* What to produce: Lines below that include "right" are the answer; copy each one.

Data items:
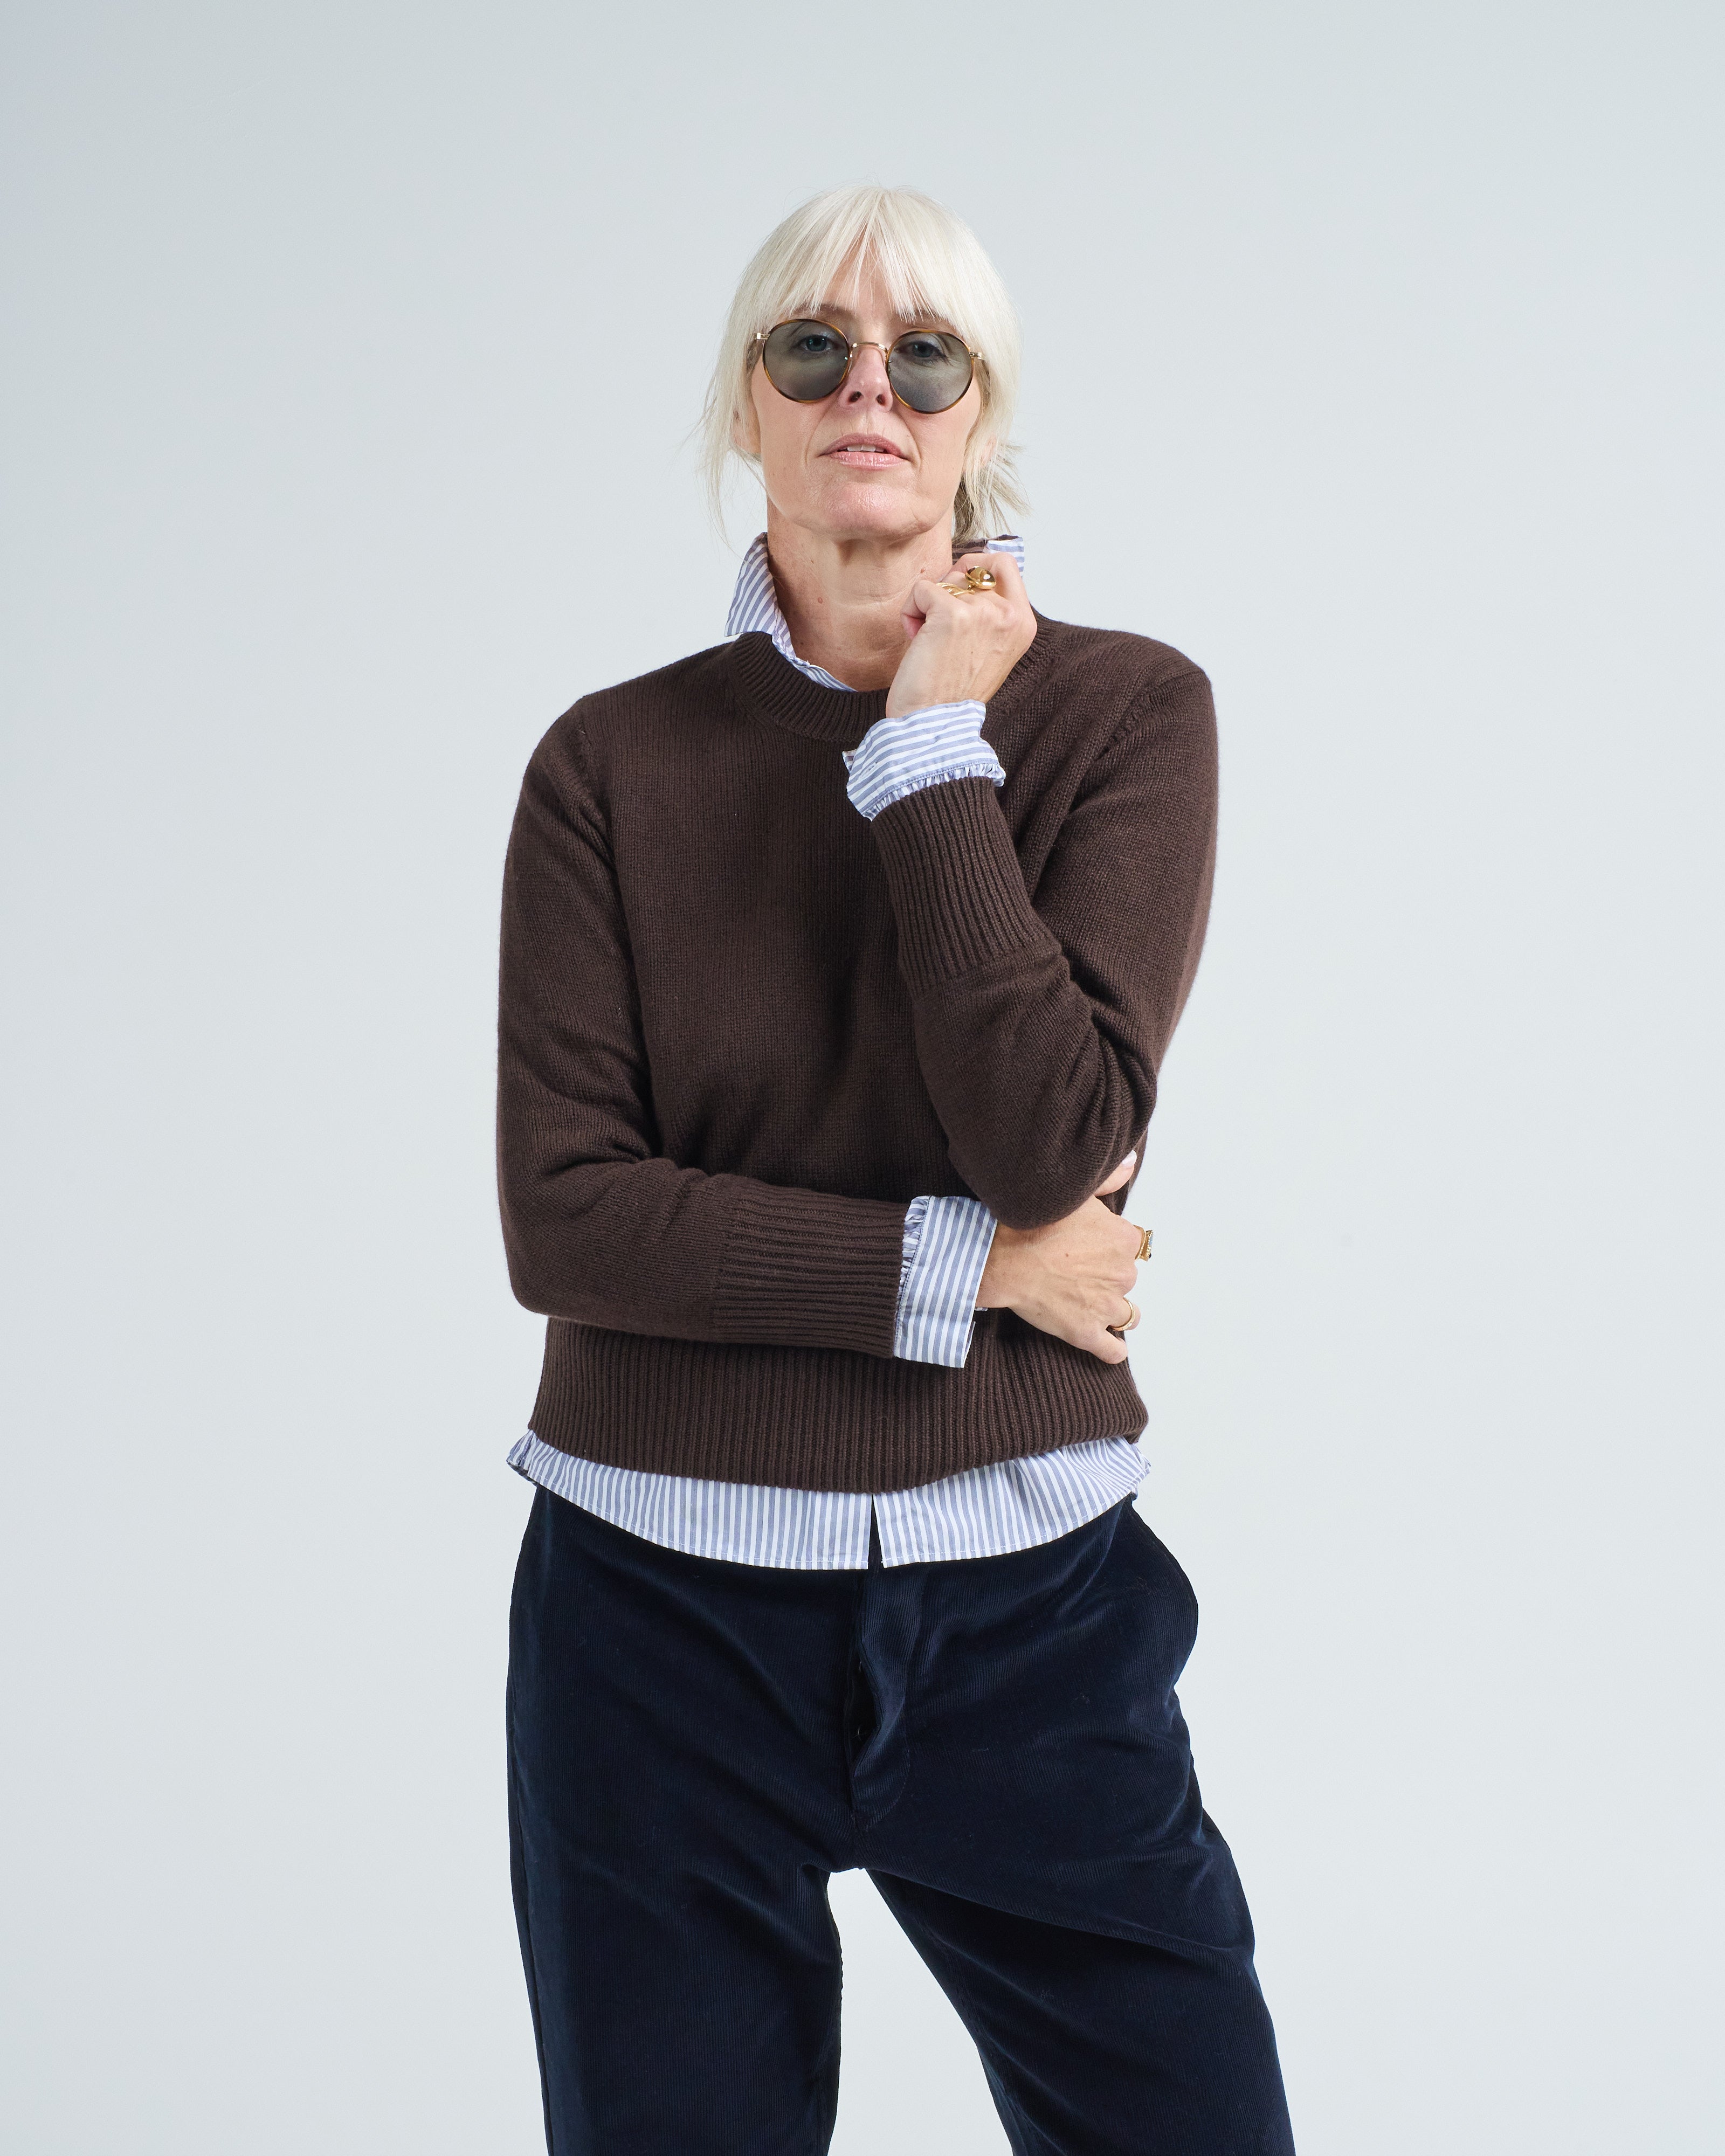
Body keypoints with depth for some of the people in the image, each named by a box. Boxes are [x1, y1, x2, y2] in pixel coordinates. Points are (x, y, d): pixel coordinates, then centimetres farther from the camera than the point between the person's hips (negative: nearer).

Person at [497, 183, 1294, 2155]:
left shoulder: (1127, 712, -2)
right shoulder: (614, 765, 0)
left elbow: (1054, 1139, -15)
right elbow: (562, 1217, -8)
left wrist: (933, 748, -13)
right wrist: (963, 1262, -12)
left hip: (1027, 1608, 0)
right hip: (667, 1611, 1)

* Answer box:
right shoulder: (614, 765, 0)
right elbow: (562, 1217, -8)
right wrist: (963, 1262, -12)
right hip: (667, 1611, 1)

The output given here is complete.